Objectives: The goal of this investigation was to establish the basis of a pharmacotherapy for nifedipine-induced gingival overgrowth. Gingival overgrowth is an oral disease that compromises both oral function and facial appearance. Calcium channel blockers (e.g., nifedipine) and similar treatments can result in increased fibroblast proliferation and the accumulation of collagenous components within the gingiva. Gingival overgrowth has been attributed to the enhanced growth of gingival fibroblasts due to cell cycle alterations and decreased apoptosis during inflammation and exposure to drugs. The compound 18-alpha-glycyrrhetinic acid (18α-GA) elicits cell growth-inhibitory, apoptosis-promoting, and anti-inflammatory effects. In this study, we investigated the effects elicited by 18α-GA on the apoptosis and the regulators of this process in gingival fibroblasts isolated from patients who presented with nifedipine-induced gingival overgrowth (nifedipine-reactive gingival fibroblasts).

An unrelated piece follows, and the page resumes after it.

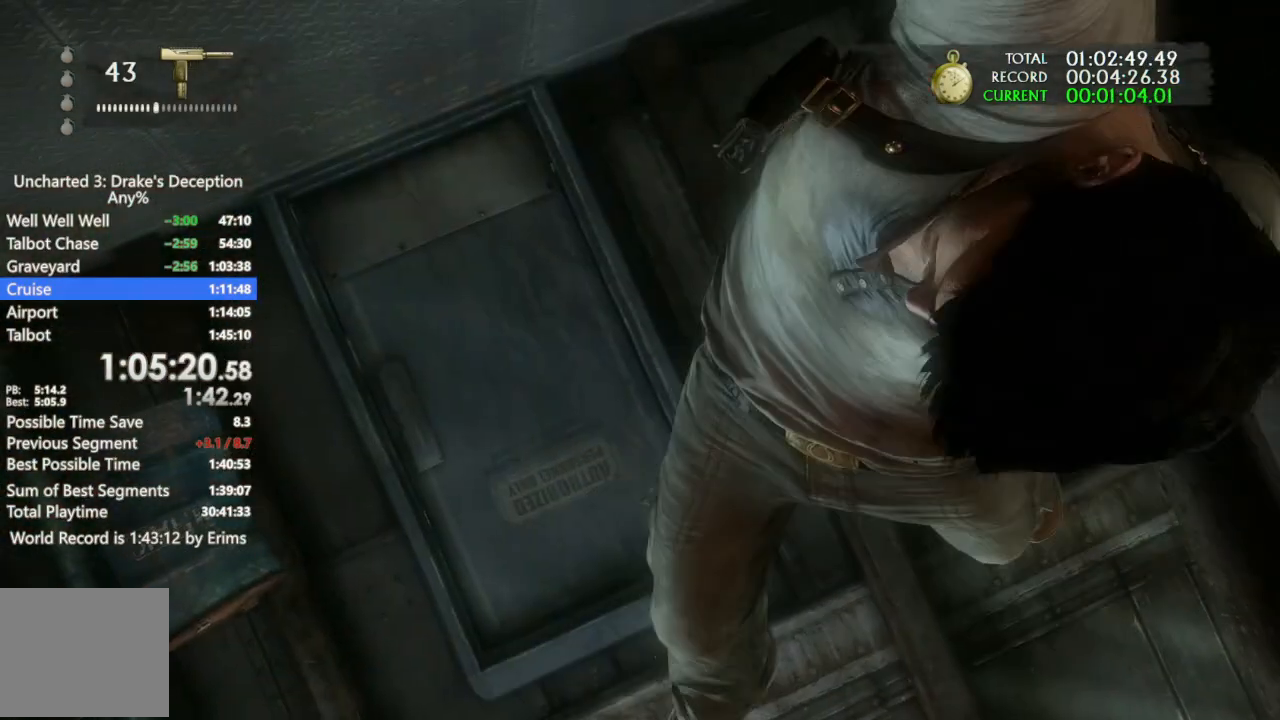
{"buttons": [], "left_stick": "down", "right_stick": "center", "events": []}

Methods: Semi-confluent cells were cultured in DMEM containing 1% foetal bovine serum (DMEM-1) with/without 10 μM 18α-GA for 24 or 48 h. Apoptotic cell numbers, levels of the regulator protein of apoptosis, and caspase activities were measured using ELISA, western blotting, and ELISA, respectively. The proposal for this experiment was approved by the Committee on Studies Involving Human Beings of the Nihon University School of Dentistry at Matsudo (EC 08-006).

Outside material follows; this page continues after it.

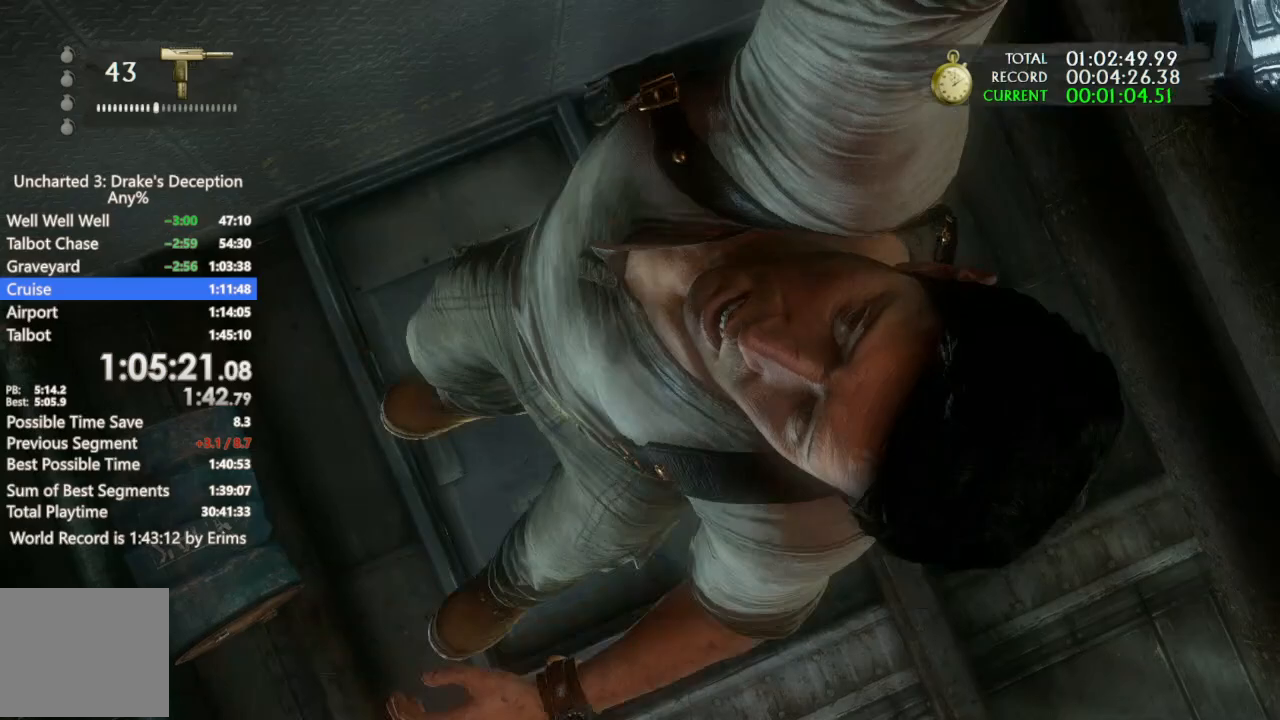
{"buttons": [], "left_stick": "down", "right_stick": "center", "events": []}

Results: 18α-GA significantly increased the apoptotic cell numbers in the nifedipine-reactive gingival fibroblasts cultured in DMEM-1. In addition, 18α-GA significantly decreased the protein levels of Bcl-xL and Bcl-2 and increased the protein levels of cytosolic cytochrome c and cleaved caspase-3 and the activities of caspases 3 and 9.
Conclusions: 18α-GA induced the apoptosis of nifedipine-reactive gingival fibroblasts. In conclusion, 18α-GA may be applied as a pharmacotherapy for nifedipine-induced gingival overgrowth. This work was supported by JSPS KAKENHI Grant Number 25861780.